5. The method of claim 4, wherein the indicator of demand (DD) is expressed mathematically as:


DD=w1*first efficiency measure+w2*second efficiency measure+w3*cosine of the angle

wherein w1, w2 and w3 are weights and the summation of w1+w2+w3=1.

6. The method of claim 5, further comprising the step of normalizing the first efficiency measure and/or the second efficiency measure, plotting the DD against the first normalized efficiency measure and/or the second normalized efficiency measure over a pre-determined time period, and determining a point of inflexion on the plot corresponding to the first efficiency measure at a value of 1.

7. The method of claim 6, further comprising the step of summing the DD values and averaging the summed DD value over a parameter to provide an indication of demand density.

8. The method of claim 7, wherein the parameter is selected from at least one of the following: a location, a merchant, a consumer, and a time period.

9. The method of claim 7, further comprising the step of estimating a batching efficiency based on the indication of demand density.

10. A system for determining an indicator of demand for a good or service comprising:

at least one location-based sensor for sensing the location of a first source, a second source, a first destination and/or a second destination;

a module arranged in data communication with the at least one location-based sensor, the module configured to:

determine a first efficiency measure between the first source and the second source, each source associated with at least one good or service;

determine a second efficiency measure between the first destination and the second destination;

associate the first destination with the first source to form a first order pair and the second destination with the second source to form a second order pair;

determine a first vector associated with the first order pair, and a second vector associated with the second order pair;

measure an angle between the first vector and the second vector; and

calculate the indicator of demand based on a function of the first efficiency measure, the second efficiency measure, and the angle.

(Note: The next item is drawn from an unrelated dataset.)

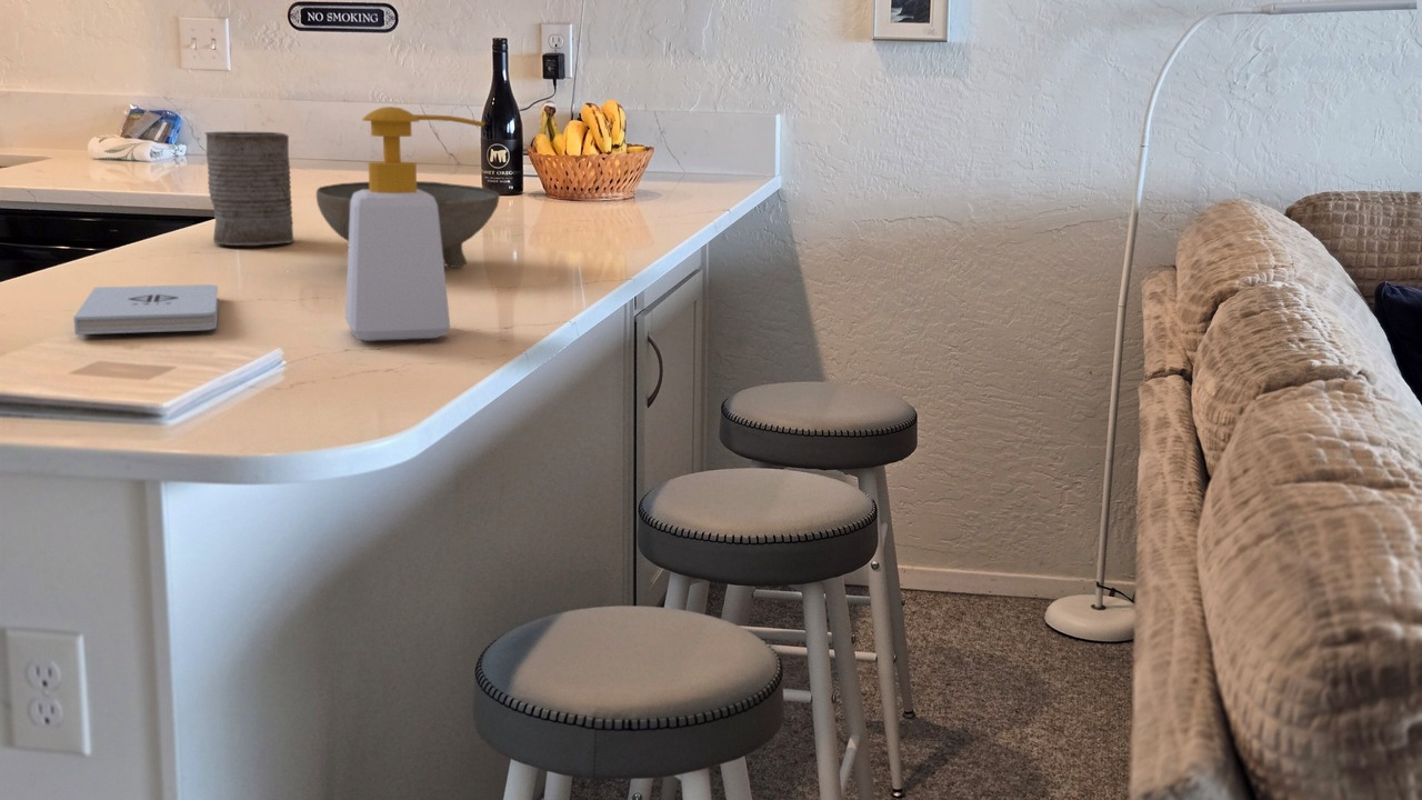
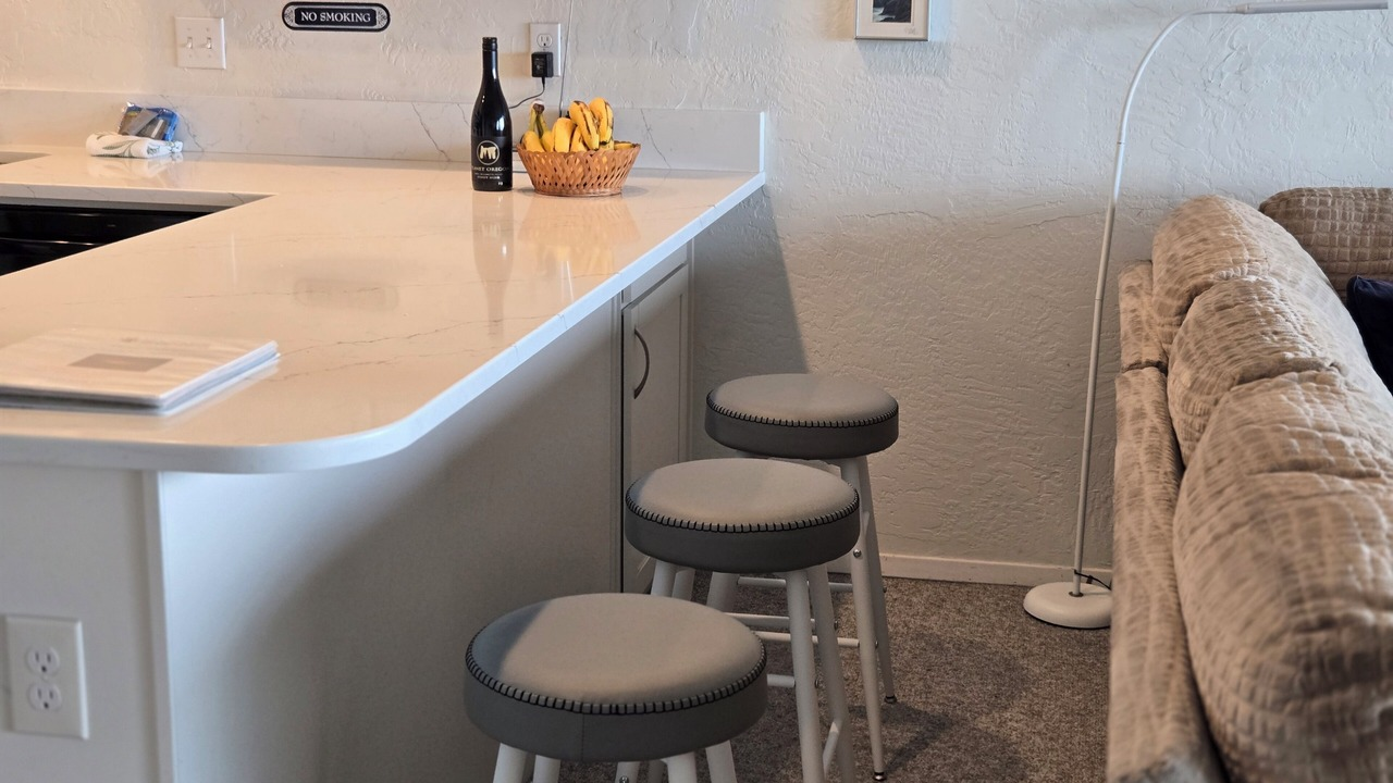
- mug [203,131,296,247]
- soap bottle [344,106,485,342]
- bowl [316,180,501,269]
- notepad [72,283,220,336]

11. The system of claim 10, wherein the first efficiency measure is a distance between the first source and the second source or a time taken to travel between the first source and the second source.

12. The system of claim 10, wherein the second efficiency measure is a distance between the first destination and the second destination or a time taken to travel between the first destination and the second destination.

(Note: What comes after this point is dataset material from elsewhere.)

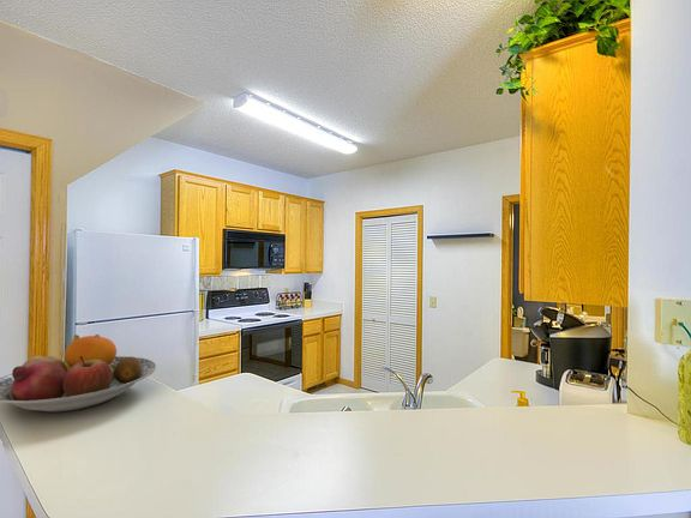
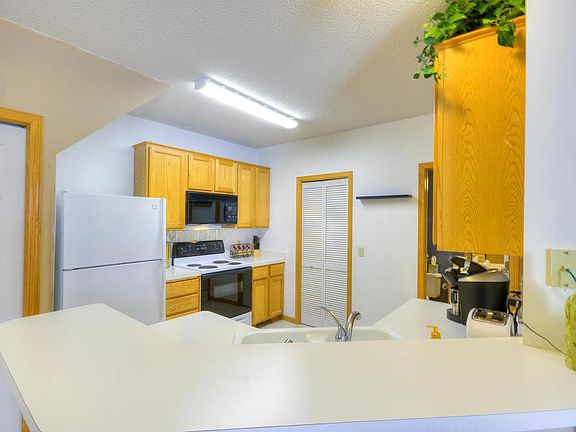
- fruit bowl [0,333,157,414]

13. The system of claim 10, wherein the module is further configured to calculate a cosine of the angle to derive an indication of directional homogeneity between the first order pair and the second order pair.

14. The system of claim 13, wherein the indicator of demand (DD) is expressed mathematically as:


DD=w1*first efficiency measure+w2*second efficiency measure+w3*cosine of the angle

wherein w1, w2 and w3 are weights and the summation of w1+w2+w3=1.

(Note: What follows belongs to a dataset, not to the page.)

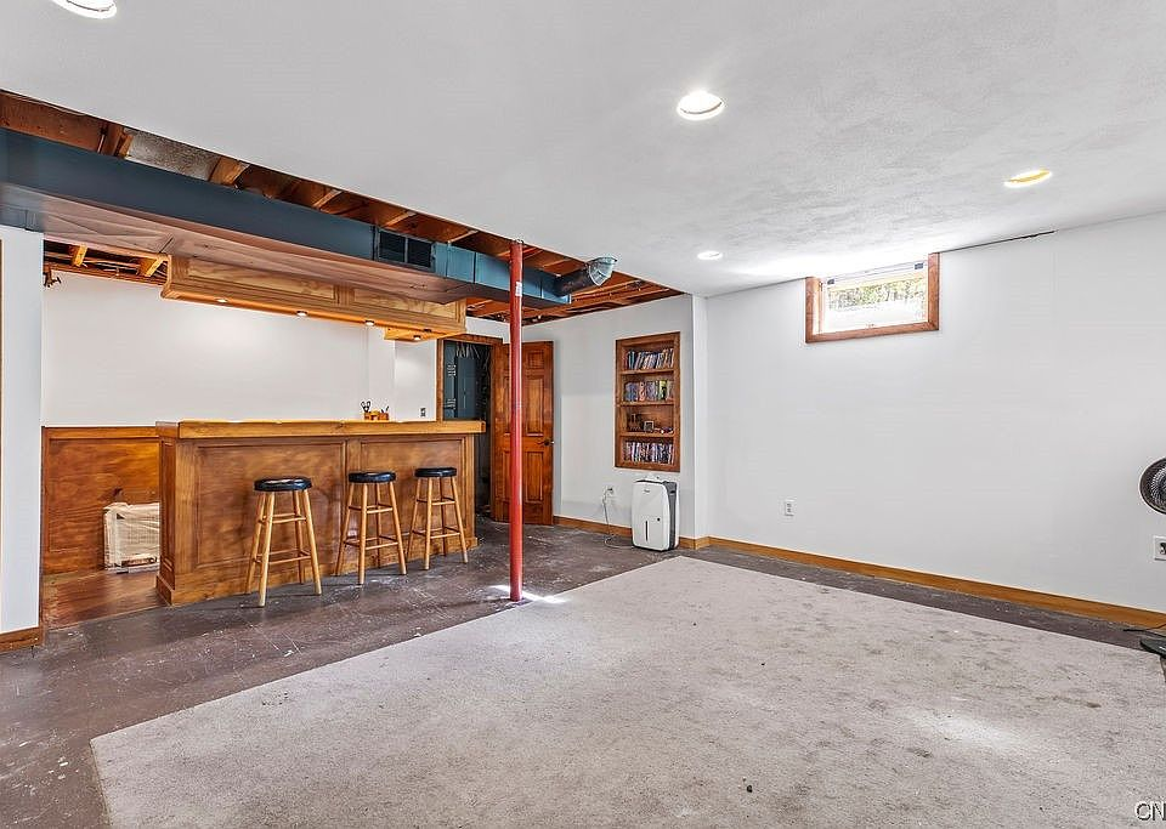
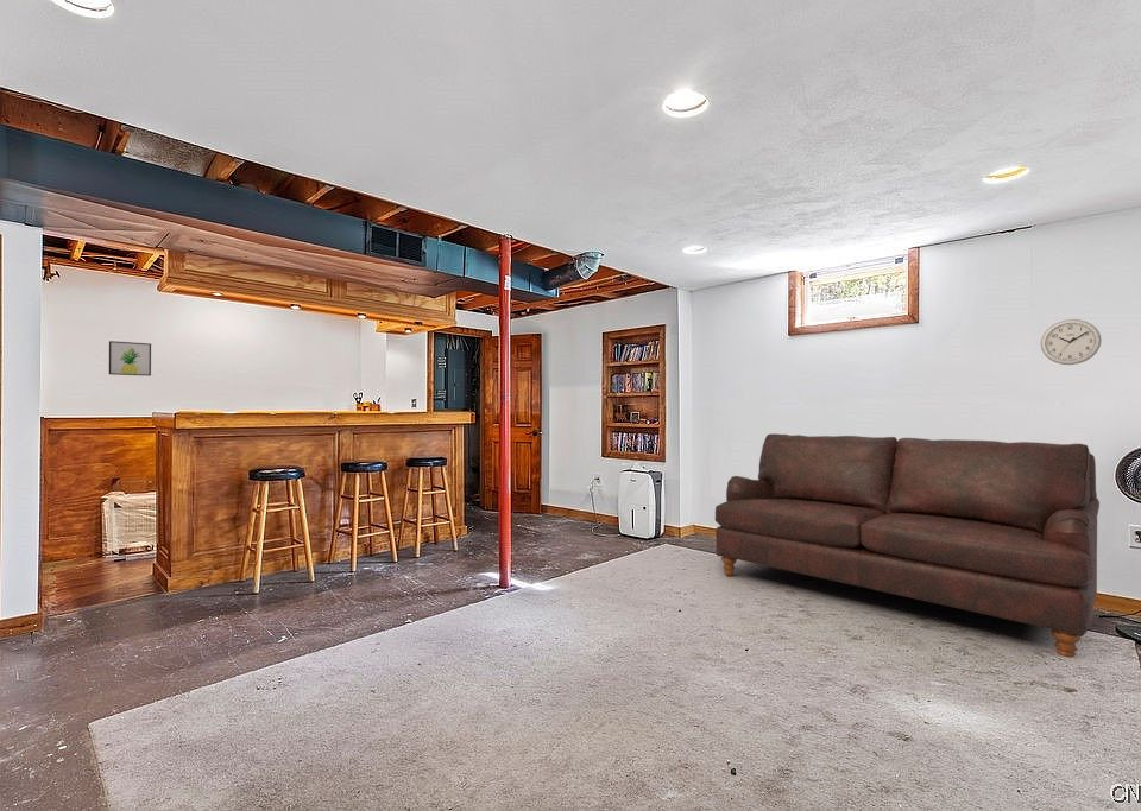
+ sofa [714,432,1101,659]
+ wall art [108,340,152,378]
+ wall clock [1040,318,1103,366]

15. The system of claim 10, wherein the location-based sensor is a GPS sensor in a vehicle.

16. The system of claim 10, further forming part of an electronic delivery system or a vehicle-on demand platform.

17. The system of claim 10, wherein the module in arranged in data communication with a map service to obtain map data to determine the distance or time between the first source second source, first destination and second destination.

18. A non-transitory computer-readable storage medium comprising instructions, which, when executed by one or more processors, cause the one or more processors to execute a method for providing an indicator of demand comprising:

determining a first efficiency measure between a first source and a second source, each source associated with at least one good or service;

determining a second efficiency measure between a first destination and a second destination;

associating the first destination with the first source to form a first order pair and the second destination with the second source to form a second order pair;

determining a first vector associated with the first order pair, and a second vector associated with the second order pair;

measuring an angle between the first vector and the second vector; and

calculating the indicator of demand based on a function of the first efficiency measure, the second efficiency measure, and the angle.